Neural Networks beyond explainability: Selective inference for sequence motifs

TL;DR

This paper introduces SEISM, a novel selective inference method for testing associations between features like sequence motifs and phenotypes in neural networks, advancing beyond mere explainability in genomics.

Contribution

SEISM adapts sampling-based selective inference to neural network motif analysis, enabling formal hypothesis testing beyond explainability tools.

Findings

SEISM demonstrates good calibration and power in motif-phenotype association tests.

The method offers a favorable speed/power trade-off compared to data-split strategies.

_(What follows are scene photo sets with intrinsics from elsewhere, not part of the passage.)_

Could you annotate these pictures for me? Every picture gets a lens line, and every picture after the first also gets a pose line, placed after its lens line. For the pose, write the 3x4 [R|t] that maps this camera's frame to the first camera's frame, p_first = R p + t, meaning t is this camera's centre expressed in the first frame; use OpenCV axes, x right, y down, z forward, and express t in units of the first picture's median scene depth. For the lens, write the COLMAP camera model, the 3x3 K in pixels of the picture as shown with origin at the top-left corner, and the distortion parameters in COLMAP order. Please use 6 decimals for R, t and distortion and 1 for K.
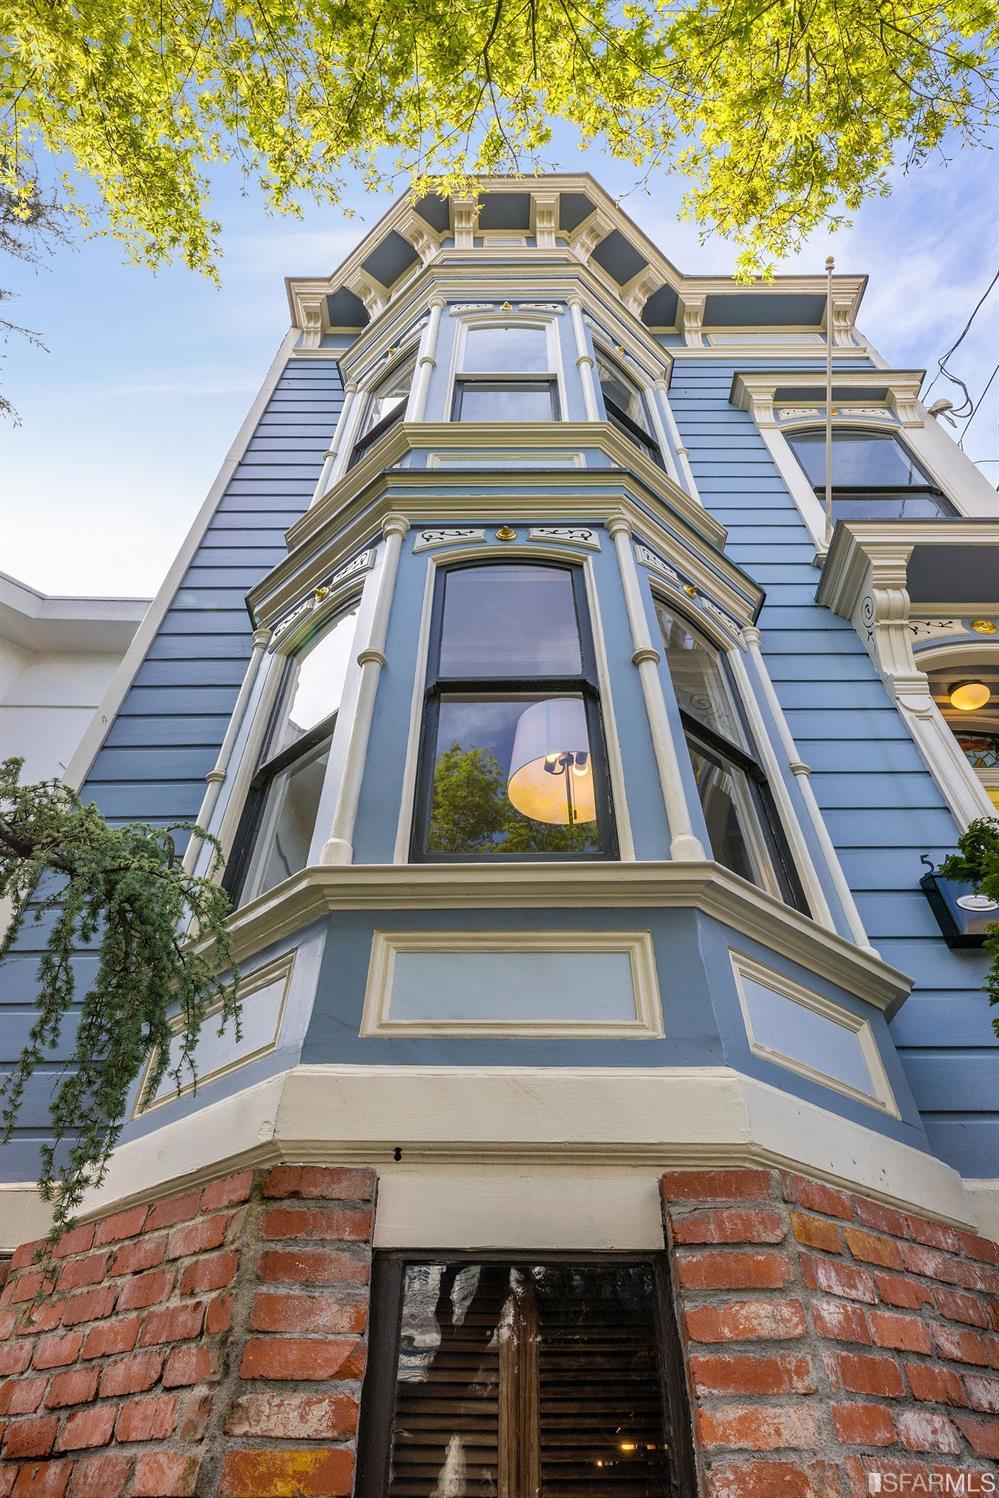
lens RADIAL K [[788.8, 0, 499.5], [0, 788.8, 749.0], [0, 0, 1]] dist [0.000878, 0.000136]
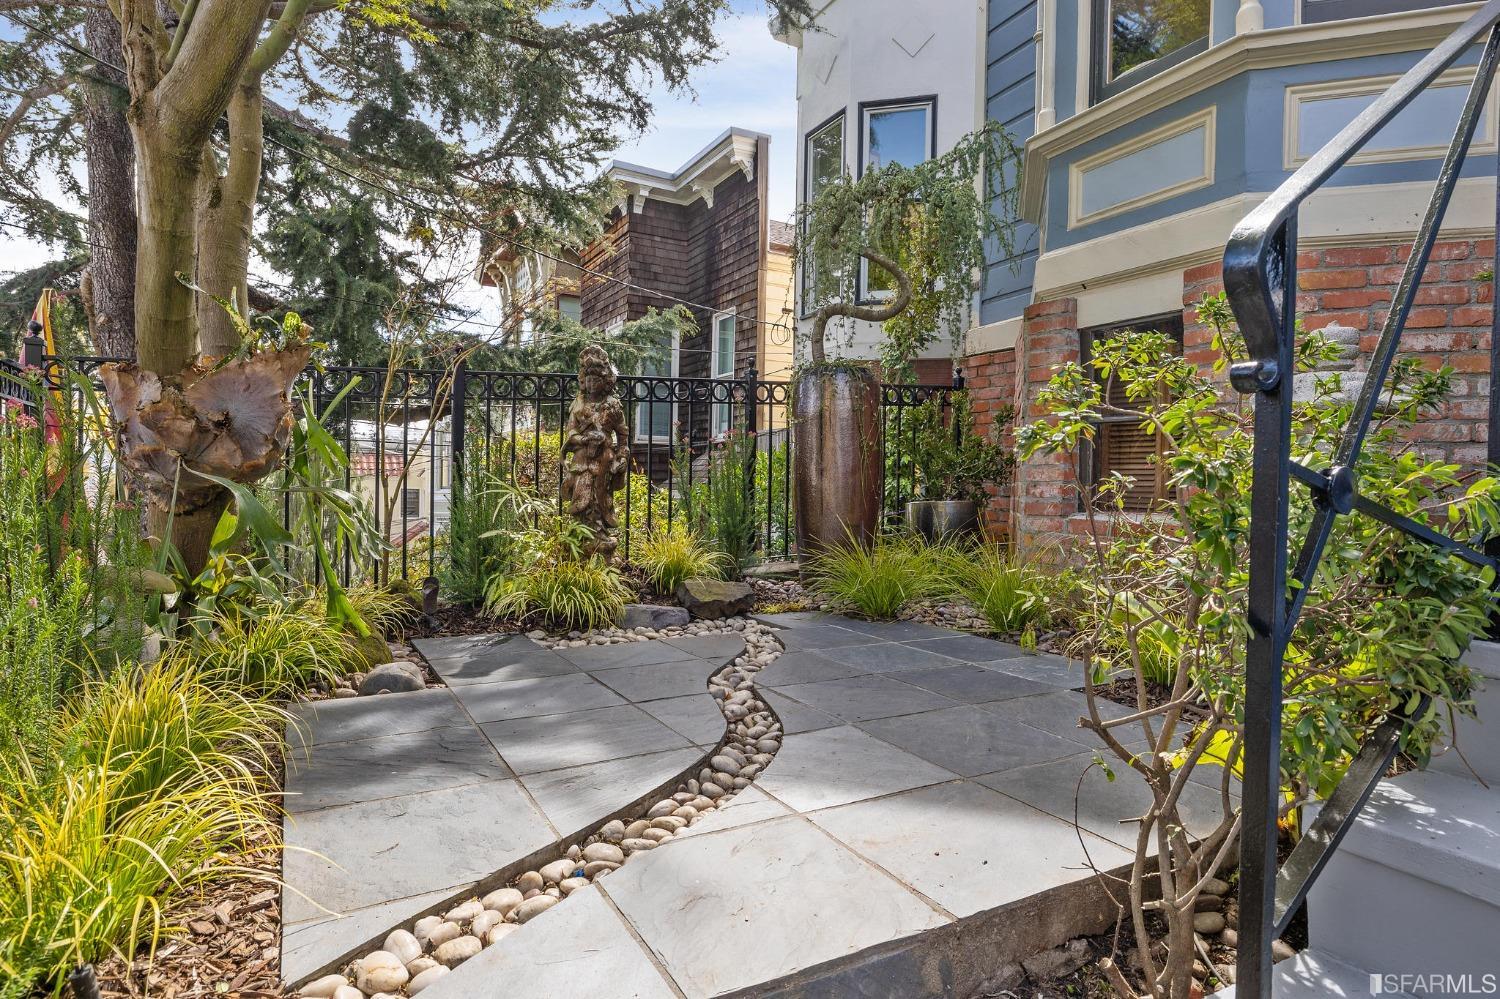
lens RADIAL K [[854.3, 0, 750.0], [0, 854.3, 499.5], [0, 0, 1]] dist [-0.002771, -0.000996]
pose [[0.435872, 0.025543, -0.899646, 1.463015], [0.611141, 0.725407, 0.316689, -0.288831], [0.660699, -0.687846, 0.300574, -0.562394]]
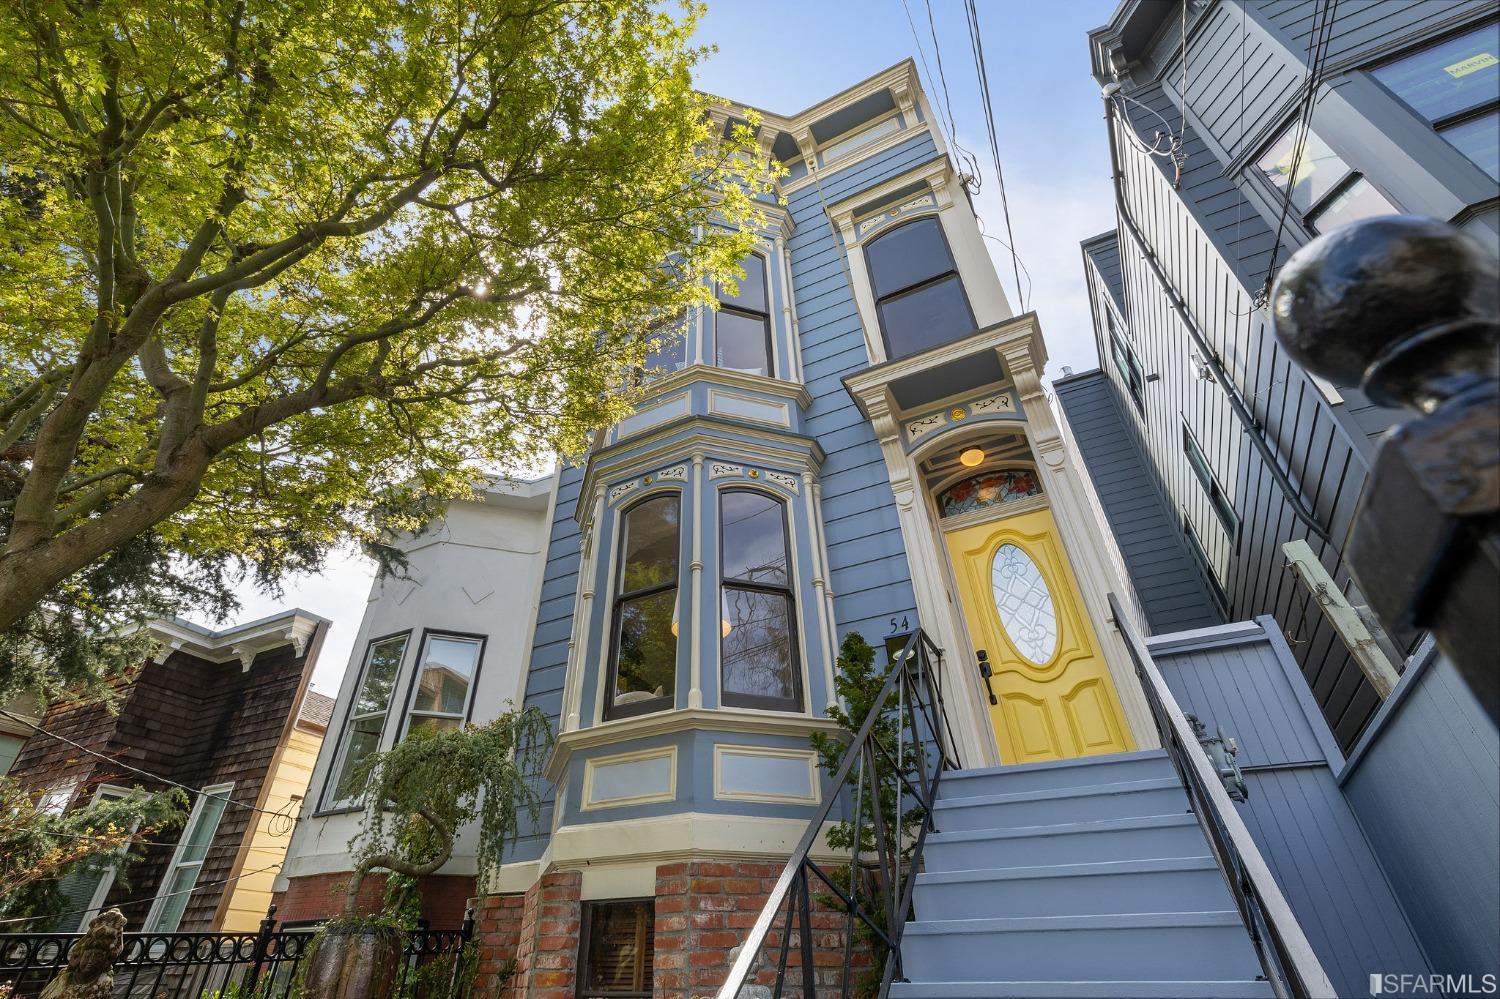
lens RADIAL K [[703.9, 0, 724.1], [0, 703.9, 410.9], [0, 0, 1]] dist [0.001839, 0.000487]
pose [[0.848658, -0.342986, -0.402665, 1.737993], [0.373288, 0.927709, -0.003470, -0.711136], [0.374746, -0.147365, 0.915341, -0.758272]]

SEISM facilitates more rigorous analysis of neural networks in regulatory genomics.

Abstract

Over the past decade, neural networks have been successful at making predictions from biological sequences, especially in the context of regulatory genomics. As in other fields of deep learning, tools have been devised to extract features such as sequence motifs that can explain the predictions made by a trained network. Here we intend to go beyond explainable machine learning and introduce SEISM, a selective inference procedure to test the association between these extracted features and the predicted phenotype. In particular, we discuss how training a one-layer convolutional network is formally equivalent to selecting motifs maximizing some association score. We adapt existing sampling-based selective inference procedures by quantizing this selection over an infinite set to a large but finite grid. Finally, we show that sampling under a specific choice of parameters is sufficient to characterize the composite null hypothesis typically used for selective inference-a result that goes well beyond our particular framework. We illustrate the behavior of our method in terms of calibration, power and speed and discuss its power/speed trade-off with a simpler data-split strategy. SEISM paves the way to an easier analysis of neural networks used in regulatory genomics, and to more powerful methods for genome wide association studies (GWAS).